GIVEN INFORMATION -

=== Section Start ===

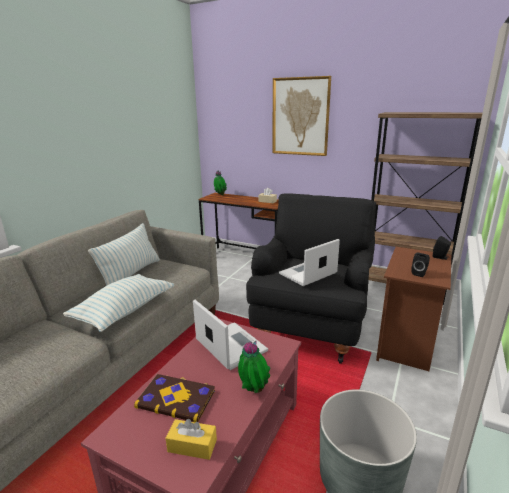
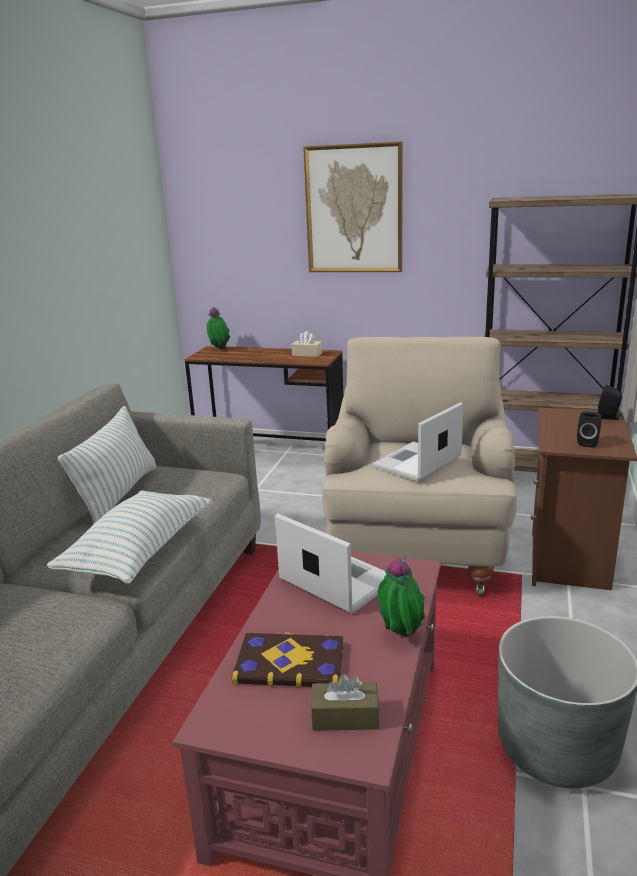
camera: 10 degrees left, 0 degrees up
yellow tissue box [166,419,217,460] -> brown tissue box [311,674,379,731]
black armchair [246,193,376,364] -> beige armchair [322,337,517,597]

=== Section End ===

The expected output is the exact run of lines from the line with "yellow tissue box" through the last line of the material above.

yellow tissue box [166,419,217,460] -> brown tissue box [311,674,379,731]
black armchair [246,193,376,364] -> beige armchair [322,337,517,597]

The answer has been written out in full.